Enfin, But serait prêt à renflouer Conforama pour environ 200 millions d’euros mais met un point d’honneur à ce que les actionnaires, les créanciers du sud-africain Steinhoff, ne touchent rien. "Ils pillent Conforama depuis deux ans, il est hors de question de leur donner un euro" estime une source proche de But. Dans le camp d’en face, on laisse craindre que But ne cherche à pousser Conforama au redressement judiciaire pour faciliter sa reprise sans les passifs sociaux du plan social. Une issue possible que pourrait rendre l’administrateur judiciaire Frédéric Abitbol, qui joue les conciliateurs pour Conforama.
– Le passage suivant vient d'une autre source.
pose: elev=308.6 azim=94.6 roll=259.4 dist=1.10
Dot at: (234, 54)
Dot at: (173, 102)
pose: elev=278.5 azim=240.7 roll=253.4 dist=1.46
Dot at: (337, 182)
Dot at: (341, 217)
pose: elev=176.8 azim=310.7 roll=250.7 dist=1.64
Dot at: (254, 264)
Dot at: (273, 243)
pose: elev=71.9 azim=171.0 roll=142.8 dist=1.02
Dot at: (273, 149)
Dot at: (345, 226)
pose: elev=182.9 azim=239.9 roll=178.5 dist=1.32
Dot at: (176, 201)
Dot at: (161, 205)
Maintenir les deux enseignes

Sur le plan industriel, le plan de But consiste à maintenir la marque et le réseau Conforama. L’an passé, l’enseigne avait réalisé une étude poussée sur les obstacles liées aux autorités de la concurrence. Sur les 165 magasins Conforama, 90 sont dans les mêmes zone commerciales que But. Sauf que depuis le rachat de Darty par Fnac en 2016, l’Autorité de la concurrence prend en compte dans ses calculs de parts de marché le poids du e-commerce, Amazon ou autre CDiscount. D’après ses calculs, But estime que seulement une dizaine de magasins Conforama ne pourraient être repris.

L’idée de l’actionnaire de But, le groupe autrichien Lutz, est de laisser coexister les deux marques But et Conforama. Il fait valoir ce que le britannique Kingfisher a réussi à faire avec ses deux enseignes de bricolage Castorama et Brico-Dépôt, chacune sur son créneau. Ironie de l’histoire, l’actuel patron de Conforama, Marc Ténart était patron de Castorama en 2015 quand celui de Brico-Dépôt était Alexandre Falck, l’actuel patron de But! Les deux hommes se connaissent bien et pourraient à nouveau se retrouver.

Les fournisseurs s’inquiètent

Le maintien de deux enseignes se ferait tout en multipliant les économies de coûts sur les sièges, les fonctions transversales et évidemment les fournisseurs. C’est là l’autre grand problème de cette opération. La filière "meuble-bois" souffre depuis plusieurs années et quelques fournisseurs, comme Gautier et Cofel, s’inquiètent du mariage entre deux grands clients. "Ils ont peur d’être essoré sur les prix mais aujourd’hui, ils ont surtout peur de ne pas être payé par Conforama" nuance un acteur du dossier.

Pour peser dans les discussions avec Bercy, ils sont conseillés par René Ricol, expert comptable reconnu qui dispose d’un large carnet d’adresses dans les arcanes du pouvoir. Pour les rassurer, But serait prêt à signer un contrat de filière et à s’engager sur des commandes de volumes de meubles sur trois ans. Certains fournisseurs soutiendraient le rapprochement de But et Conforama. C’est peut-être eux qui pourraient faire pencher la balance car la filière compte 110.000 emplois.